ACAB – All Cops Are Bastards, di Carlo Bonini.
Einaudi Stile Libero-Big, pp. 191, Euro 16,50
Prende il titolo dall’acronimo di un celebre refrain di un motivo skinhead anni 70, All Cops Are Bastards! , il libro dell’inviato di Repubblica Carlo Bonini che, come un pugno nello stomaco, va diretto alle radici dell’odio.
Stilisticamente ibrido, a cavallo tra romanzo e inchiesta, parte da fatti documentati e ci conduce, accompagnati dalle testimonianze di tre “celerini bastardi”, attraverso le vicende di cronaca più sconvolgenti degli ultimi sette anni.
Michelangelo, lo “sciatto” e il “drago”, ci portano per mano dalla Diaz di Genova agli sgomberi degli immigrati nei CPT, dalla discarica di Pianura all’omicidio Reggiani, dalle manifestazioni degli operai del Sulcis alle sommosse da stadio, culminate con l’assalto ad una caserma per opera degli ultras dopo la morte di Gabriele Sandri.
Leggendo, veniamo letteralmente scaraventati all’interno di una realtà che vede i protagonisti ora antagonisti, ora accomunati (“padroni a casa propria” nel caso emblematico della levata di scudi contro i rom) ai vari schieramenti che si trovano a dover contrastare.
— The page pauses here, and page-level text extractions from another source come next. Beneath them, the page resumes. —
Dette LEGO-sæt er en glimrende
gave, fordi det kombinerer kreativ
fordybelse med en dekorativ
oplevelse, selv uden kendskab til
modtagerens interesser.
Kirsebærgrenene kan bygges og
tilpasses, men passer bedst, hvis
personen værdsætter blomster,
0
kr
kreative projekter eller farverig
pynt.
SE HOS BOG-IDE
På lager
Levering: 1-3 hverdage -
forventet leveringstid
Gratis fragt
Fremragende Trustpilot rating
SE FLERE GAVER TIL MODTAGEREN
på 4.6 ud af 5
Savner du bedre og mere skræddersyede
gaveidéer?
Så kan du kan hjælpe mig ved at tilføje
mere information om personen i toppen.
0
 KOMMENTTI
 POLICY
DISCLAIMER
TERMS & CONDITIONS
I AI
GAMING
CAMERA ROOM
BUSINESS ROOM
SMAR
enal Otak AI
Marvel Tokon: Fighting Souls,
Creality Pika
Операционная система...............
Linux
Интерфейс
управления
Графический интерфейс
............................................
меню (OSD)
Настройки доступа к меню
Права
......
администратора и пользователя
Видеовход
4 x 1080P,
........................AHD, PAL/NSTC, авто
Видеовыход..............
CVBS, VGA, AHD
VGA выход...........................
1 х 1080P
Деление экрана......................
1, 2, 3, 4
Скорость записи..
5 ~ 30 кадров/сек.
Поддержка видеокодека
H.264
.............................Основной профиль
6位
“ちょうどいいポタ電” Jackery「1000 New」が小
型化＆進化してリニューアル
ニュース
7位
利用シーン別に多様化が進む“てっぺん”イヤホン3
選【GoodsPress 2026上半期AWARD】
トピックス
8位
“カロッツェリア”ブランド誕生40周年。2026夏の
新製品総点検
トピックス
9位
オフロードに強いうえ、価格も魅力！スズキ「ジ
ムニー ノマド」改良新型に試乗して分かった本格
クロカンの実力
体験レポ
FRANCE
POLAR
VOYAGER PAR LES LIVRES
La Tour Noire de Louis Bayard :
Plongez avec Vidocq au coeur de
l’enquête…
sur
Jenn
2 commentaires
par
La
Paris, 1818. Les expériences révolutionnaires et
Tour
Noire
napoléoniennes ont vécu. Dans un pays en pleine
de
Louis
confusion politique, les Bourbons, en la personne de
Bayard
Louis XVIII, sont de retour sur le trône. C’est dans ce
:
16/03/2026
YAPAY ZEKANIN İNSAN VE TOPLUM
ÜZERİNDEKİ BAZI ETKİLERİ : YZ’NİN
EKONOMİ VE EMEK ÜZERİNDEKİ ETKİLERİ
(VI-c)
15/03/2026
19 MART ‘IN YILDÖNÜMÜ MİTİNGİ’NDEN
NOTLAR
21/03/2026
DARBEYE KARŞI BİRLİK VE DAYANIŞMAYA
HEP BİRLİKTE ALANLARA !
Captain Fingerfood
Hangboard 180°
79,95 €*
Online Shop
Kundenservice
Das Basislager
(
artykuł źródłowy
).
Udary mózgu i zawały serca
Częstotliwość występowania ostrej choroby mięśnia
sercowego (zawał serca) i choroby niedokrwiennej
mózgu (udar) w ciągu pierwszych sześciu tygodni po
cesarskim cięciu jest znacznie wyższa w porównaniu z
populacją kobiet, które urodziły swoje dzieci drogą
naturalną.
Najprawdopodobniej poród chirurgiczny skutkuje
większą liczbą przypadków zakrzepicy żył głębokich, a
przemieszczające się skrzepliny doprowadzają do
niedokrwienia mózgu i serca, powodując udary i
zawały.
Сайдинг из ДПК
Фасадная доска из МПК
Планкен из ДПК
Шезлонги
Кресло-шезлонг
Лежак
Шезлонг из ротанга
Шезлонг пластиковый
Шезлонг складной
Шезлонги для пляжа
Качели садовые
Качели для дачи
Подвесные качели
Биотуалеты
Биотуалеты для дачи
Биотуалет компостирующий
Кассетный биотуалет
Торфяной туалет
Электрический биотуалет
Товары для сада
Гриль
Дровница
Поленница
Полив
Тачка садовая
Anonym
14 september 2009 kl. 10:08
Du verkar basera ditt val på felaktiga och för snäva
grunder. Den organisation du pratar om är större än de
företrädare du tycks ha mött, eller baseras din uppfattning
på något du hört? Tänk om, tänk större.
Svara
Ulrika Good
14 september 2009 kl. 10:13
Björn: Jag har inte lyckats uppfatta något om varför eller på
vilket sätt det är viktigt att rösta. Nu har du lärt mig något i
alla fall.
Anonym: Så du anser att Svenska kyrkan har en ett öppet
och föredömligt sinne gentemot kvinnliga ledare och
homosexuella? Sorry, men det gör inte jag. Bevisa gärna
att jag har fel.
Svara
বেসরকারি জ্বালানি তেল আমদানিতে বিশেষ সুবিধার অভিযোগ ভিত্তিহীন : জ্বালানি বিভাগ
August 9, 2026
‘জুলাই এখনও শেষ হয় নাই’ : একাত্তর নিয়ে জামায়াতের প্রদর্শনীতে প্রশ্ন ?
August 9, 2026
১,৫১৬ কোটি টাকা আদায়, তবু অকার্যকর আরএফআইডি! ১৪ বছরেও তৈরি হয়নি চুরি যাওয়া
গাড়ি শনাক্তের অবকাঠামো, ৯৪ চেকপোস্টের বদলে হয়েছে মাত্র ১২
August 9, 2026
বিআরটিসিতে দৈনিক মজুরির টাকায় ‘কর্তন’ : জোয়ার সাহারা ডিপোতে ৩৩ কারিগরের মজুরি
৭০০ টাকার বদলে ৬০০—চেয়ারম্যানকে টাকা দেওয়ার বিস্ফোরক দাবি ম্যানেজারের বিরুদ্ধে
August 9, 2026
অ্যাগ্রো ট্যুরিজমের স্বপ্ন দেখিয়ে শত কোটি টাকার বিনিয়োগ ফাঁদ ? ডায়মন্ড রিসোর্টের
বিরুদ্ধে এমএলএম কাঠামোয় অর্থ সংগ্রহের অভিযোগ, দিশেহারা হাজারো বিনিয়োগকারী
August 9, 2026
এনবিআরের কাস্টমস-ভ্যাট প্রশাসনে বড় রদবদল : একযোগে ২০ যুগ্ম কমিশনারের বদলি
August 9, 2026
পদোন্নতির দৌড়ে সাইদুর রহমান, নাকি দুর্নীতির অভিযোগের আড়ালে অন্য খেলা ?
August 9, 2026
È evidente la reciproca contaminazione soprattutto leggendo le fedeli e inquietanti trascrizioni delle chat messe a disposizione dal Viminale e accessibili dalle questure, in cui viene dato sfogo ad un odio neppure represso più di tanto, che scaturisce da un’ideologia di bassa lega fascista, rozza e violenta, che purtroppo, all’interno del reparto, non costituisce certo una minoranza deviata.
“Tutti sono colpevoli”. Una conferma a questa condanna è evidente leggendo il capitolo relativo ai fatti della Diaz, dove ai reparti viene dato in dotazione uno sfollagente rigido “il tonfa”, molto simile ad un arnese di arti marziali. Quindi, con sapiente maestria, Bonini intervalla elenchi di agghiaccianti referti medici dei no-global contusi con le istruzioni d’uso del suddetto sfollagente, denotando una precisa volontà di far andare le cose proprio nel verso in cui sono andate.
È proprio di Michelangelo Fournier, vicecomandante del VII nucleo antisommossa operativo alla Diaz, la tremenda quanto efficace espressione “macelleria messicana”, tirata fuori durante il processo che lo ha visto imputato e per il quale è stato condannato a due anni di reclusione per concorso in lesioni.
I racconti dei protagonisti, dalla quotidianità delle loro vite private alle vicende legate al servizio, prendono più i connotati di una seduta analitica liberatoria che di una confessione. Ne esce un ritratto di uomini disadattati, ingranaggi di un meccanismo che prima li usa e poi li abbandona al loro destino, trovandosi ad essere alternativamente incudine o martello.
Uomini odiati che a loro volta odiano e che trovano conforto aggrappandosi ad un’idea di cameratismo e appartenenza, in un quotidiano segnato da sangue, da vetri rotti, da lacrime e sudore, in cui Bonini ci cala riuscendo a farci ragionare su dinamiche assolutamente non giustificabili ma quanto meno comprensibili, nell’ottica di coloro che vedono ormai l’Italia non più come uno stivale, ma come un anfibio di celerino!